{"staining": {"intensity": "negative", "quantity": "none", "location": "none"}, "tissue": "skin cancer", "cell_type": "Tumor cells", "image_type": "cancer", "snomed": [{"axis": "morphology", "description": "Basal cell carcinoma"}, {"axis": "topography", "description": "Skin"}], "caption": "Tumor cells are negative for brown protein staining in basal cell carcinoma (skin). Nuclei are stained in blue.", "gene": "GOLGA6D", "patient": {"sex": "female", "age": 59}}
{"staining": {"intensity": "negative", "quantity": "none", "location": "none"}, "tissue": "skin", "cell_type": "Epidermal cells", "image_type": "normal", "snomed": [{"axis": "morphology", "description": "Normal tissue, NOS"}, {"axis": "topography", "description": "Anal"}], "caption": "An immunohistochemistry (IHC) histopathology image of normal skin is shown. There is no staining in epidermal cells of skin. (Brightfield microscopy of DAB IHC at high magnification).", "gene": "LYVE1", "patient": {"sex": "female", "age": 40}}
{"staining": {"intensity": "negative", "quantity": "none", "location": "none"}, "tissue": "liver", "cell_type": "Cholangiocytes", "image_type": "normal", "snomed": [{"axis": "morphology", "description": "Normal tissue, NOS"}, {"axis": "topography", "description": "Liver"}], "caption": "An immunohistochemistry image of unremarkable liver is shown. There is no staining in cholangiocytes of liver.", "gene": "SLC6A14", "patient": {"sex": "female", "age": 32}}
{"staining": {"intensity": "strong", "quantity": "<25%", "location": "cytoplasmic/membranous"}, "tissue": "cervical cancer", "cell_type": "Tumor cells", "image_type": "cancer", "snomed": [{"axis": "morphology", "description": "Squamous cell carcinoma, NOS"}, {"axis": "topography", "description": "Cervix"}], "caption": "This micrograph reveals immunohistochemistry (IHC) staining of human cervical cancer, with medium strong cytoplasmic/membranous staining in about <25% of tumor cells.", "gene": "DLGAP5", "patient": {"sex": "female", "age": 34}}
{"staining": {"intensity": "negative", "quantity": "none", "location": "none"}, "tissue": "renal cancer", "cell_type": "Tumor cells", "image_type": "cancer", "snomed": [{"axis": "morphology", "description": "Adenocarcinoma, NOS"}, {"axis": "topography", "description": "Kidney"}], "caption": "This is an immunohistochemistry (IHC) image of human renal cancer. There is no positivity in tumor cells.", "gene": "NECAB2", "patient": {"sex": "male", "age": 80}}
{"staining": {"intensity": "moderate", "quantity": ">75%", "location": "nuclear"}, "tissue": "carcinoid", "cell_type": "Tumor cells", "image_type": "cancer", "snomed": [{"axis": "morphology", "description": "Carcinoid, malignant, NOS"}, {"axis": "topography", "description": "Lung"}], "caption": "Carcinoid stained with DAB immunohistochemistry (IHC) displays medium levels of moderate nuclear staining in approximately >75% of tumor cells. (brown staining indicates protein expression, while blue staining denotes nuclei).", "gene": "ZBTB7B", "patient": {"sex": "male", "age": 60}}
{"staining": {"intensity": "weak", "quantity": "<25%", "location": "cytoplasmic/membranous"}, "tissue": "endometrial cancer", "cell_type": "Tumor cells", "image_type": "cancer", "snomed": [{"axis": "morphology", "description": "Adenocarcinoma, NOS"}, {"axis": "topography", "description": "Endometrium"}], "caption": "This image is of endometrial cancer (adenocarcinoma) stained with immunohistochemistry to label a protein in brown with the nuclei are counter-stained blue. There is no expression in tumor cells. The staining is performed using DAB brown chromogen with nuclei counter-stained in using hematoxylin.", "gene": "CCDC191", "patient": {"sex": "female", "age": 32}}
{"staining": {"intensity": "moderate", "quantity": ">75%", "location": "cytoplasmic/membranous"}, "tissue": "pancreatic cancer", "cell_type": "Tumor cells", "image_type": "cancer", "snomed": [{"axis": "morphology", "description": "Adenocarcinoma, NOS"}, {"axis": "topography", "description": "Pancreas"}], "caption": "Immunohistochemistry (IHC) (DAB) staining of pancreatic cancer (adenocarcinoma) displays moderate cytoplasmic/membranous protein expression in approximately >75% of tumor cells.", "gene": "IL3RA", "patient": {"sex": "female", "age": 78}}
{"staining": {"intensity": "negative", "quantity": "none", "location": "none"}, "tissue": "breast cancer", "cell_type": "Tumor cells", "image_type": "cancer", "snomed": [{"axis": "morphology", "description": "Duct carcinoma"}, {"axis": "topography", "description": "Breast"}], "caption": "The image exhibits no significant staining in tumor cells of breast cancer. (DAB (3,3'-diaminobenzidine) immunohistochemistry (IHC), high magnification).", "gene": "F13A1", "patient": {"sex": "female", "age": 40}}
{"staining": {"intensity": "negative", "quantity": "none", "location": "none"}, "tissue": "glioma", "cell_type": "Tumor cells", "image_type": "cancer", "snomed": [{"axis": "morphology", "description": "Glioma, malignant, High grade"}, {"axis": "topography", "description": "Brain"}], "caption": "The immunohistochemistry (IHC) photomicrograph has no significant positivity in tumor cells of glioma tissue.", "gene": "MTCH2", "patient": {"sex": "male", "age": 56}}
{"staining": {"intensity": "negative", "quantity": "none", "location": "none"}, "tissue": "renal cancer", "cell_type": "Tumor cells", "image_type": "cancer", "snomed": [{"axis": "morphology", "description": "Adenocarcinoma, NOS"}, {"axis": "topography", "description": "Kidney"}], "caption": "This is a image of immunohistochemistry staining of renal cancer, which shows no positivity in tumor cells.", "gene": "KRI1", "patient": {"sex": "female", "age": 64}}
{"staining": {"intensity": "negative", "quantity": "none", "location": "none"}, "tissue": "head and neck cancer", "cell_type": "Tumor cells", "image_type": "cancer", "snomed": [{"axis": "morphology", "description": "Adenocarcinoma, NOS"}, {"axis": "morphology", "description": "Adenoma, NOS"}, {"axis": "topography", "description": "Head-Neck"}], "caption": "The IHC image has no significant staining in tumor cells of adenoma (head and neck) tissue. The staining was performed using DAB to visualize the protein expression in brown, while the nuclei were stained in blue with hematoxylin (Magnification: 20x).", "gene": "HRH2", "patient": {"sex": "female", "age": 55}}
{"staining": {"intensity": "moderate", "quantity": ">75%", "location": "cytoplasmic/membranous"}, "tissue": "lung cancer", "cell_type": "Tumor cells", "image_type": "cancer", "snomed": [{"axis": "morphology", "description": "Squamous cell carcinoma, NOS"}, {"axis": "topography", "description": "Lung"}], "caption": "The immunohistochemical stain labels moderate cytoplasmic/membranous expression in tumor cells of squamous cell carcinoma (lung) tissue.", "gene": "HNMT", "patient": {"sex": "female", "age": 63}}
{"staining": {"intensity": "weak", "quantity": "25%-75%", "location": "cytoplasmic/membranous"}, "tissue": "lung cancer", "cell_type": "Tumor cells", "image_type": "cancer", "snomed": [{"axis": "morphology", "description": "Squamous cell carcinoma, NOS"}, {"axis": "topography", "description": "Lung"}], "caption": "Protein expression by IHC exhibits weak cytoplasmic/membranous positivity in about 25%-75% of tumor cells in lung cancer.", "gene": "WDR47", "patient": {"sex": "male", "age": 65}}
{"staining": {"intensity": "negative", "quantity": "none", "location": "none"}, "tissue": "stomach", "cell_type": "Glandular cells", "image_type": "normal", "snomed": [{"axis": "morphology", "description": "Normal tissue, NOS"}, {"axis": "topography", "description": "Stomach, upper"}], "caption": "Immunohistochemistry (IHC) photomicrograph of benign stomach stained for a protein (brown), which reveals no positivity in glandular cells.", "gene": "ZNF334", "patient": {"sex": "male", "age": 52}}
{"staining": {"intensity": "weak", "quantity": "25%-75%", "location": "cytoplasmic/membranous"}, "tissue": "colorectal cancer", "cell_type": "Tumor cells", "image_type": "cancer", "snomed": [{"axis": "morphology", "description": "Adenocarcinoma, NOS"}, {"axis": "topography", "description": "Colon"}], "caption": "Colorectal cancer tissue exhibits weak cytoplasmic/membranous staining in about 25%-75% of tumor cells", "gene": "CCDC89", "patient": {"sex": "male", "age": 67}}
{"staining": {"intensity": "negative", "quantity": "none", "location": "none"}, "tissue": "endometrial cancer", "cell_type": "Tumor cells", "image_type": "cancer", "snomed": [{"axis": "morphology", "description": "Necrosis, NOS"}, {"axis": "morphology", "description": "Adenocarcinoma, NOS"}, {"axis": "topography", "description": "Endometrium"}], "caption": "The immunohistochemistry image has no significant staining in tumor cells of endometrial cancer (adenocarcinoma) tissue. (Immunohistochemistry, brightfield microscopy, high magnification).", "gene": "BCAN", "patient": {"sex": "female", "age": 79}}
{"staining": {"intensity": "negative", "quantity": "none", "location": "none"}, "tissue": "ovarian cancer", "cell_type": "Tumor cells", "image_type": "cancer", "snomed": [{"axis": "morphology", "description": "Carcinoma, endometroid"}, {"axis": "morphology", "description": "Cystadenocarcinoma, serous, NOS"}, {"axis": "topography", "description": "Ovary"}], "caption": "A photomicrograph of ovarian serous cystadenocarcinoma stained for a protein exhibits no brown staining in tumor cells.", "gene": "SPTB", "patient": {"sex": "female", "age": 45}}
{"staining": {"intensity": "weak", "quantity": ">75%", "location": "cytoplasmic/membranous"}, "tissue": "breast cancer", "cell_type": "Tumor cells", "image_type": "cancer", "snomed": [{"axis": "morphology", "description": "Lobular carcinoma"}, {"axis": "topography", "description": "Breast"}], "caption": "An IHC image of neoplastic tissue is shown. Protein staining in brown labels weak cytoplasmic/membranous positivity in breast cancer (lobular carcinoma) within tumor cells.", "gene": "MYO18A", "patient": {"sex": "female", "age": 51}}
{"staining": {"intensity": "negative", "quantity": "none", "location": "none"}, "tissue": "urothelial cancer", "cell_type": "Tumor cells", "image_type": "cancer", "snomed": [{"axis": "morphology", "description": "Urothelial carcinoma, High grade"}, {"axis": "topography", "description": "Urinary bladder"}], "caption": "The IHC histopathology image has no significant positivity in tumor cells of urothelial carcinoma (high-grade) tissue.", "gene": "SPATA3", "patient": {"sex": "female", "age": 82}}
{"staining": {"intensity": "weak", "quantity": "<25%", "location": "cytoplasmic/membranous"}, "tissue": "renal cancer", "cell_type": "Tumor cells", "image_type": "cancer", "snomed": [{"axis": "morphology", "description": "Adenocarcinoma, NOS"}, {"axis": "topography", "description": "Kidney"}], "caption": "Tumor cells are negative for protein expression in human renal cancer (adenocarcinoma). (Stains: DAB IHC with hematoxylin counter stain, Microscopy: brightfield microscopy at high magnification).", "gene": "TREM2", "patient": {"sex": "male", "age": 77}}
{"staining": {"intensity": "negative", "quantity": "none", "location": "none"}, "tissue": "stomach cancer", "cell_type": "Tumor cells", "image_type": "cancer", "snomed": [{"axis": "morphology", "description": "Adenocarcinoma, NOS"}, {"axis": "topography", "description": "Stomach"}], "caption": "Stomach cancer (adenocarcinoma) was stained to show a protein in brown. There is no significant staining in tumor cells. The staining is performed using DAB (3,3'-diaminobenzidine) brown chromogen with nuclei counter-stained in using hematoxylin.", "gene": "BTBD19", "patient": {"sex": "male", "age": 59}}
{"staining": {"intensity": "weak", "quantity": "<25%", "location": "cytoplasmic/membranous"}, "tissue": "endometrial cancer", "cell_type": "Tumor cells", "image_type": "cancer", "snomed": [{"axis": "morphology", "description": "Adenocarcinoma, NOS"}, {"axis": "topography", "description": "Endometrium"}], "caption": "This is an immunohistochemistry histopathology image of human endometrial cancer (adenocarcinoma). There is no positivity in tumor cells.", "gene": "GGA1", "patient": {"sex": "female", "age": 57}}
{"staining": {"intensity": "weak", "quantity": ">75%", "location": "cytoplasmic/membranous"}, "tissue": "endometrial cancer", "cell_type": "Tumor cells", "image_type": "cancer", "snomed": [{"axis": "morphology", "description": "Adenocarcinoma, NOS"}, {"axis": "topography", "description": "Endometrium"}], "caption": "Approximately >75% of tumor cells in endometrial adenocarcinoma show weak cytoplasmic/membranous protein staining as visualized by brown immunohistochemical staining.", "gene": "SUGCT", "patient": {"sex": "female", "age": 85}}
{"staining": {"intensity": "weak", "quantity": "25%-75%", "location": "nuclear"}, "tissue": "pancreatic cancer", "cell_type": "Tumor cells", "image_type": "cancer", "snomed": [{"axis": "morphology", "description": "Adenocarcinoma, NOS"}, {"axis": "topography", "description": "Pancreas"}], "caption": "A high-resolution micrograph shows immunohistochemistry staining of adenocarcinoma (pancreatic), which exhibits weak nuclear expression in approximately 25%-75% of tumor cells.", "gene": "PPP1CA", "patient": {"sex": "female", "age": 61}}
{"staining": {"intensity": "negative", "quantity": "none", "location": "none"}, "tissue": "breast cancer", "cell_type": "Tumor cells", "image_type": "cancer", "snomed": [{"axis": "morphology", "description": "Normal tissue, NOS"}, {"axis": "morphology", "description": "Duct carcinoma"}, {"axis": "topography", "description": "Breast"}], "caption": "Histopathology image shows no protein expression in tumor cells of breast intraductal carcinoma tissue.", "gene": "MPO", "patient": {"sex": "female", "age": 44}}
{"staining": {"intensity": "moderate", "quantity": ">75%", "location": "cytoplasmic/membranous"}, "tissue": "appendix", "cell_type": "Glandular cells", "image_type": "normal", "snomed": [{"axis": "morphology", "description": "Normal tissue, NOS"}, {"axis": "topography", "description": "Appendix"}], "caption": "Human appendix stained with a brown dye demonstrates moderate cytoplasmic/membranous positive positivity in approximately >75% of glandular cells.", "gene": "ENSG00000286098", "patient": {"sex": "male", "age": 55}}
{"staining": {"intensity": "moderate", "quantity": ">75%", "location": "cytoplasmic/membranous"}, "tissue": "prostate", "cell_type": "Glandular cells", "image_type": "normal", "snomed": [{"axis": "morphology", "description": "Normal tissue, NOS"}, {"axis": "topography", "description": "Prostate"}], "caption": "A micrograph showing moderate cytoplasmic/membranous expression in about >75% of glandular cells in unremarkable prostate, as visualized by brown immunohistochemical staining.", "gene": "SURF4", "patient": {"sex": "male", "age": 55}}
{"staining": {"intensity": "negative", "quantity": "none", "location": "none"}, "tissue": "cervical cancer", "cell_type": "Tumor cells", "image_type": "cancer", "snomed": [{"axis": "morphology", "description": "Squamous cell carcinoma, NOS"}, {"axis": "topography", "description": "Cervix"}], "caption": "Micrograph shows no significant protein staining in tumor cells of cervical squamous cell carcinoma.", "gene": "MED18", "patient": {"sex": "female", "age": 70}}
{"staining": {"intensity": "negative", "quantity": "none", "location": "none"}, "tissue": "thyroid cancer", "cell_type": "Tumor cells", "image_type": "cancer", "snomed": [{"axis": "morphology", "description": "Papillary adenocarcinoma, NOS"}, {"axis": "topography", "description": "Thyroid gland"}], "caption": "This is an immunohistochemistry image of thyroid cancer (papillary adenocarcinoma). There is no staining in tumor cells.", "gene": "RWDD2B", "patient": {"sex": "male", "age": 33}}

^^^^^^^^

- _Assignment_:
Give back the records word for word. Start at the first line, end at the line containing "image of unremarkable", and include both.

- _Task output_:
{"staining": {"intensity": "negative", "quantity": "none", "location": "none"}, "tissue": "skin cancer", "cell_type": "Tumor cells", "image_type": "cancer", "snomed": [{"axis": "morphology", "description": "Basal cell carcinoma"}, {"axis": "topography", "description": "Skin"}], "caption": "Tumor cells are negative for brown protein staining in basal cell carcinoma (skin). Nuclei are stained in blue.", "gene": "GOLGA6D", "patient": {"sex": "female", "age": 59}}
{"staining": {"intensity": "negative", "quantity": "none", "location": "none"}, "tissue": "skin", "cell_type": "Epidermal cells", "image_type": "normal", "snomed": [{"axis": "morphology", "description": "Normal tissue, NOS"}, {"axis": "topography", "description": "Anal"}], "caption": "An immunohistochemistry (IHC) histopathology image of normal skin is shown. There is no staining in epidermal cells of skin. (Brightfield microscopy of DAB IHC at high magnification).", "gene": "LYVE1", "patient": {"sex": "female", "age": 40}}
{"staining": {"intensity": "negative", "quantity": "none", "location": "none"}, "tissue": "liver", "cell_type": "Cholangiocytes", "image_type": "normal", "snomed": [{"axis": "morphology", "description": "Normal tissue, NOS"}, {"axis": "topography", "description": "Liver"}], "caption": "An immunohistochemistry image of unremarkable liver is shown. There is no staining in cholangiocytes of liver.", "gene": "SLC6A14", "patient": {"sex": "female", "age": 32}}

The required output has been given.